Un coup de pédale dans le
On dit que de pédaler à vélo est une compétence que le corps n’oublie jamais; on omet toutefois de préciser qu’en revanche, le vélo oublie le corps. Les roues tournent malgré deux jambes coincées dans les rayons. Un robot mélangeur. Les os grincent, les rotules disloquent, le monde tourbillonne et chavire et vomit sa douleur en fine poudreuse sur les montagnes.
Je viens de traverser le Canada, coincé dans
la petite Honda Civic de Jon. Nous séjournons à Calgary avant de repartir pour la Vallée de l’Okanagan. Séparément. Épris
de folie aventurière, j’ai acheté une bicyclette usagée sur Kijiji pour
cent-cinquante piasses, un Trek Volkswagen des
années 90. Fabriqué par une compagnie réputée dans l’automobile, ça doit
rouler à 120 km/h sur l’autoroute cette affaire-là!
Environ 650 km
séparent Calgary de Naramata, sans oublier la chaîne de montagnes des Rockies et 4 100 mètres d’ascension. Heureusement, 4 787 mètres
de descente. Ouf! Un trajet de cinq jours,
150 km par jour. Google Maps dit que ça prend trente-cinq heures. Parfait ça! Sept
heures par jour, c’est moins qu’un emploi temps plein.
Jour 1.
Ça fait cinq heures que j’ai quitté
Calgary; je n’ai parcouru que 50 km. La journée sera longue, presqu’autant que
ces plaines qui s’étirent à perte de vue. Les Rocheuses paraissent encore si
loin, pas si majestueuses que ça à l’horizon, qu’un maigre doigt devant mes
yeux les éclipse. Je crains que le soleil de Banff ne m’attende pas avant de se
coucher.
Une douleur s’immisce dans mon genou gauche
à mesure que j’avance. S’arrêter et s’accroupir afin de craquer mes genoux est
ma deuxième erreur; la première, au départ, était d’acheter ce vélo. Je n’ai
jamais entendu un tel craquement de ma vie. Ça sonne comme la fois quand, sur
les routes de Nouvelle-Zélande, j’avais accidentellement
écrasé un canard : un bruit d’os broyés. J’halète fort pour
étouffer mes cris de douleur.
Je perds une demi-heure à sacrer, couché
sur le bord de l’autoroute. Les voitures défilent à côté comme si je n’étais qu’une bête égarée. Moins que
ça, même. D’habitude, les touristes s’arrêtent pour photographier l’ours
ou l’orignal. Moi, je suis un de ces oiseaux suicidaires qui traversent la rue
au dernier moment et qu’on s’indiffère de frapper.
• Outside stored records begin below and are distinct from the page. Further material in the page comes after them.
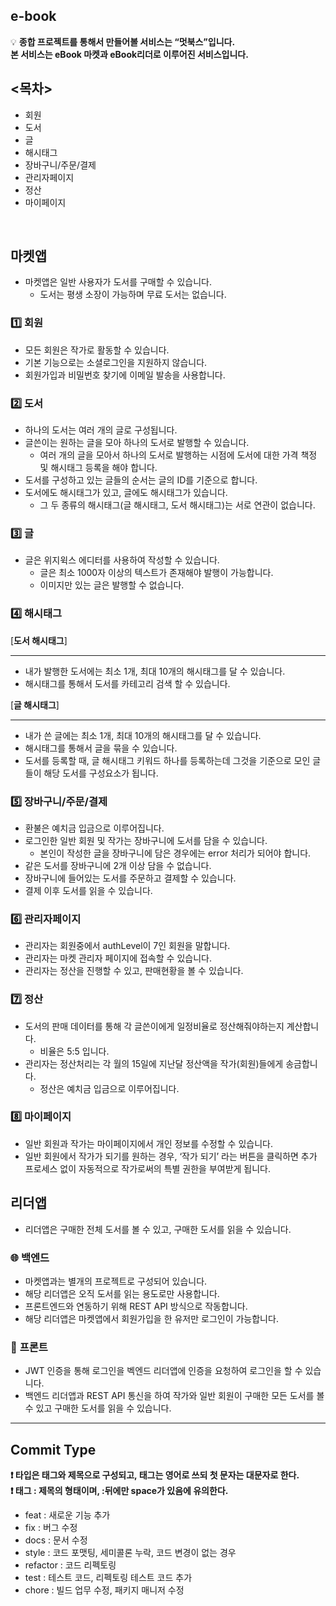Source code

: 
## e-book

💡 **종합 프로젝트를 통해서 만들어볼 서비스는 “멋북스”입니다.  
본 서비스는 eBook 마켓과 eBook리더로 이루어진 서비스입니다.**


## <목차>

- 회원
- 도서
- 글
- 해시태그
- 장바구니/주문/결제
- 관리자페이지
- 정산
- 마이페이지

<br>

## **마켓앱**


- 마켓앱은 일반 사용자가 도서를 구매할 수 있습니다.
    - 도서는 평생 소장이 가능하며 무료 도서는 없습니다.

### 1️⃣ **회원**

- 모든 회원은 작가로 활동할 수 있습니다.
- 기본 기능으로는 소셜로그인을 지원하지 않습니다.
- 회원가입과 비밀번호 찾기에 이메일 발송을 사용합니다.

### 2️⃣ 도서

- 하나의 도서는 여러 개의 글로 구성됩니다.
- 글쓴이는 원하는 글을 모아 하나의 도서로 발행할 수 있습니다.
    - 여러 개의 글을 모아서 하나의 도서로 발행하는 시점에 도서에 대한 가격 책정 및 해시태그 등록을 해야 합니다.
- 도서를 구성하고 있는 글들의 순서는 글의 ID를 기준으로 합니다.
- 도서에도 해시태그가 있고, 글에도 해시태그가 있습니다.
    - 그 두 종류의 해시태그(글 해시태그, 도서 해시태그)는 서로 연관이 없습니다.

### 3️⃣ 글

- 글은 위지윅스 에디터를 사용하여 작성할 수 있습니다.
    - 글은 최소 1000자 이상의 텍스트가 존재해야 발행이 가능합니다.
    - 이미지만 있는 글은 발행할 수 없습니다.

### 4️⃣ **해시태그**

[**도서 해시태그**]

---

- 내가 발행한 도서에는 최소 1개, 최대 10개의 해시태그를 달 수 있습니다.
- 해시태그를 통해서 도서를 카테고리 검색 할 수 있습니다.

[**글 해시태그**]

---

- 내가 쓴 글에는 최소 1개, 최대 10개의 해시태그를 달 수 있습니다.
- 해시태그를 통해서 글을 묶을 수 있습니다.
- 도서를 등록할 때, 글 해시태그 키워드 하나를 등록하는데 그것을 기준으로 모인 글들이 해당 도서를 구성요소가 됩니다.

### 5️⃣ **장바구니/주문/결제**

- 환불은 예치금 입금으로 이루어집니다.
- 로그인한 일반 회원 및 작가는 장바구니에 도서를 담을 수 있습니다.
    - 본인이 작성한 글을 장바구니에 담은 경우에는 error 처리가 되어야 합니다.
- 같은 도서를 장바구니에 2개 이상 담을 수 없습니다.
- 장바구니에 들어있는 도서를 주문하고 결제할 수 있습니다.
- 결제 이후 도서를 읽을 수 있습니다.

### 6️⃣ **관리자페이지**

- 관리자는 회원중에서 authLevel이 7인 회원을 말합니다.
- 관리자는 마켓 관리자 페이지에 접속할 수 있습니다.
- 관리자는 정산을 진행할 수 있고, 판매현황을 볼 수 있습니다.

### 7️⃣ **정산**

- 도서의 판매 데이터를 통해 각 글쓴이에게 일정비율로 정산해줘야하는지 계산합니다.
    - 비율은 5:5 입니다.
- 관리자는 정산처리는 각 월의 15일에 지난달 정산액을 작가(회원)들에게 송금합니다.
    - 정산은 예치금 입금으로 이루어집니다.

### 8️⃣ 마이페이지

- 일반 회원과 작가는 마이페이지에서 개인 정보를 수정할 수 있습니다.
- 일반 회원에서 작가가 되기를 원하는 경우, ‘작가 되기’ 라는 버튼을 클릭하면 추가 프로세스 없이 자동적으로 작가로써의 특별 권한을 부여받게 됩니다.

## **리더앱**


- 리더앱은 구매한 전체 도서를 볼 수 있고, 구매한 도서를 읽을 수 있습니다.

### 🌐 **백엔드**

- 마켓앱과는 별개의 프로젝트로 구성되어 있습니다.
- 해당 리더앱은 오직 도서를 읽는 용도로만 사용합니다.
- 프론트엔드와 연동하기 위해 REST API 방식으로 작동합니다.
- 해당 리더앱은 마켓앱에서 회원가입을 한 유저만 로그인이 가능합니다.

### 🤖 **프론트**

- JWT 인증을 통해 로그인을 벡엔드 리더앱에 인증을 요청하여 로그인을 할 수 있습니다.
- 백엔드 리더앱과 REST API 통신을 하여 작가와 일반 회원이 구매한 모든 도서를 볼 수 있고 구매한 도서를 읽을 수 있습니다.

---

## Commit Type
**❗ 타입은 태그와 제목으로 구성되고, 태그는 영어로 쓰되 첫 문자는 대문자로 한다.** <br>
**❗ 태그 : 제목의 형태이며, :뒤에만 space가 있음에 유의한다.**

- feat : 새로운 기능 추가
- fix : 버그 수정
- docs : 문서 수정
- style : 코드 포맷팅, 세미콜론 누락, 코드 변경이 없는 경우
- refactor : 코드 리펙토링
- test : 테스트 코드, 리펙토링 테스트 코드 추가
- chore : 빌드 업무 수정, 패키지 매니저 수정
90 km jusqu’à Banff, et le pire reste à
venir. Les montagnes au loin m’intimident; je m’élance dans la gueule des
géants. Je pense traverser la rue après tout.
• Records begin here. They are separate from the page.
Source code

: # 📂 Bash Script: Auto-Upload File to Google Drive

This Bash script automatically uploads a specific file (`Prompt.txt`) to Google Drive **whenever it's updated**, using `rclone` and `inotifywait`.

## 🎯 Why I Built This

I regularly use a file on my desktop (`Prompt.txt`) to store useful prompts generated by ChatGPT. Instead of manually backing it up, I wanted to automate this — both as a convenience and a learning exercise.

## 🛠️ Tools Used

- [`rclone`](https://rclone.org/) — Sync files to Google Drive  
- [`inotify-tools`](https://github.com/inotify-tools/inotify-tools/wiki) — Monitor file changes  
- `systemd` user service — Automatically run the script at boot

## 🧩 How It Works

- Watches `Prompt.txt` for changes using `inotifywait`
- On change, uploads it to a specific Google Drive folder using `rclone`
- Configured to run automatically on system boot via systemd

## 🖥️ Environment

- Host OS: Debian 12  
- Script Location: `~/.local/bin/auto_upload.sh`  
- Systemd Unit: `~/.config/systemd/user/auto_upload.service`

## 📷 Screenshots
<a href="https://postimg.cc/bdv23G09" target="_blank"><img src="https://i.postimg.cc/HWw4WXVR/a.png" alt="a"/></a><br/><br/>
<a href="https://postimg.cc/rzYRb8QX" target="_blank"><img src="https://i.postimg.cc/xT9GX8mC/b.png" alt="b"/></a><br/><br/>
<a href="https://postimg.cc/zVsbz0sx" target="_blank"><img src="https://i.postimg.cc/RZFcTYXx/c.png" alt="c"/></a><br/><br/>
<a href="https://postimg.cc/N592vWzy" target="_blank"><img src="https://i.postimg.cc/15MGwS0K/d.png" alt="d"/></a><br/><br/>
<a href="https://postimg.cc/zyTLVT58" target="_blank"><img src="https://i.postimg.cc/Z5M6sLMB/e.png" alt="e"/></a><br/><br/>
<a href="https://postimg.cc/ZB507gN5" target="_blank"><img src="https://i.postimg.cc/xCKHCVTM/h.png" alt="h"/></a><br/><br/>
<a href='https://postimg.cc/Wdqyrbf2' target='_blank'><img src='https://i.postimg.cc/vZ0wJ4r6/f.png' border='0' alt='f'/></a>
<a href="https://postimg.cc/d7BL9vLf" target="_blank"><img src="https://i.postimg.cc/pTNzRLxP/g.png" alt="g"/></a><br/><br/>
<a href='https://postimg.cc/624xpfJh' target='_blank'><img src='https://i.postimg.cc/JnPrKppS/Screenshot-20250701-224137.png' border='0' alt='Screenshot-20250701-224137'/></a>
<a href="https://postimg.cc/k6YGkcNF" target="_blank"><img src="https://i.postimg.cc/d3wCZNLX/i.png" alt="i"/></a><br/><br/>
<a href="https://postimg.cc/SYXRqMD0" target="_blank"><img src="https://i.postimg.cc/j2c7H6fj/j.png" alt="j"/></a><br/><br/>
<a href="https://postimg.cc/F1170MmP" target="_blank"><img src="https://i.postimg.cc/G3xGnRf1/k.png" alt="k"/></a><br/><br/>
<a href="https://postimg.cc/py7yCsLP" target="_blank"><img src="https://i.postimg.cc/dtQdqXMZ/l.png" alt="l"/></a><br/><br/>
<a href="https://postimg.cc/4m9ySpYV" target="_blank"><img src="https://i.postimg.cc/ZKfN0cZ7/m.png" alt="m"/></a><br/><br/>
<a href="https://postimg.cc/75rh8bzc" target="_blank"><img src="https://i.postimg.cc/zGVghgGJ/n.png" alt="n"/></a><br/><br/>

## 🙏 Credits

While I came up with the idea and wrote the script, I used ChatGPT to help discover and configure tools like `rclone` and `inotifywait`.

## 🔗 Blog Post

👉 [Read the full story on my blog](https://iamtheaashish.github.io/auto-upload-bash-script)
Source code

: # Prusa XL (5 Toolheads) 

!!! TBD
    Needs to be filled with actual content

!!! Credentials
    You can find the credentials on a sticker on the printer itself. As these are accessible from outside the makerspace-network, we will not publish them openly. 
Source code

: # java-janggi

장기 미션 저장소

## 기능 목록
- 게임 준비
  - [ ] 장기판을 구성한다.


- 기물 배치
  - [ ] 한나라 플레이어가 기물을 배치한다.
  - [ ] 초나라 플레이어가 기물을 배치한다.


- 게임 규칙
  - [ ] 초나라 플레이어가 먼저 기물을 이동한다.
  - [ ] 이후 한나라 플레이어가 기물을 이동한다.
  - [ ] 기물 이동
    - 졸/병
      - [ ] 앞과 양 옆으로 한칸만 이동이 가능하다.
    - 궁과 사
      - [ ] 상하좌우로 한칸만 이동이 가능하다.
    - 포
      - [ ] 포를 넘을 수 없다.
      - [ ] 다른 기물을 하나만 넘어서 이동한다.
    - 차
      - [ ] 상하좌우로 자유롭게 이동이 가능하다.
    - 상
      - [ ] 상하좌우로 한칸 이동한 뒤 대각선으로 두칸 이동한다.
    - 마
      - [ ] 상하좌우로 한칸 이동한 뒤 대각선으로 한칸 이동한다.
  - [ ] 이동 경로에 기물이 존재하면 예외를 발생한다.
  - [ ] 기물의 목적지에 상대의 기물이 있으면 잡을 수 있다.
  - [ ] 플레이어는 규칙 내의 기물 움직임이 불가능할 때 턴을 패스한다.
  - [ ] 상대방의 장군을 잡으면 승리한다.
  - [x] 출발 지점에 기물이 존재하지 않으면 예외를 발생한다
Il n’y a qu’une chose à faire :
pédaler. Les voitures me narguent et me dépassent à la vitesse de la lumière, me
crachant leurs sables bitumineux au visage. Les Albertains partent en vacances
dans leurs gros pickups; moi, j’éclate mes rotules sur un bicycle cheap, tout
ça pour travailler une fois arrivé à Naramata.
Mon genou s’illumine à la vue d’une
descente. Enfin du répit.
Ou pas.
De soudaines bourrasques soufflent si violement
que je dois quasiment pédaler pour descendre. Le vent s’est levé comme s’il n’y
avait pas de lendemain. Je ne verrai jamais l’aube.
On sait tous ce que ça fait que de souffler
sur des braises : mon genou s’enflamme. J’avance à la vitesse d’une tortue.
Je souhaiterais qu’une âme charitable s’arrête et m’offre un lift. Le ciel me
fouette ma prière dans la face. J’hurle et j’envoie chier dame Nature en retour.
Mon genou déraille tellement que la chaîne
du vélo suit l’exemple. Coincée dans le dérailleur, la chaîne beurre mes doigts
sans fléchir. Impatient, je sacre comme un bûcheron et je décalisse la chaîne.
Ç’a marché! Hormis que maintenant les
vitesses changent d’elles-mêmes, de quoi m’exaspérer davantage. Je rembarque
sur mon criss de bicycle à marde et j’affronte les vents.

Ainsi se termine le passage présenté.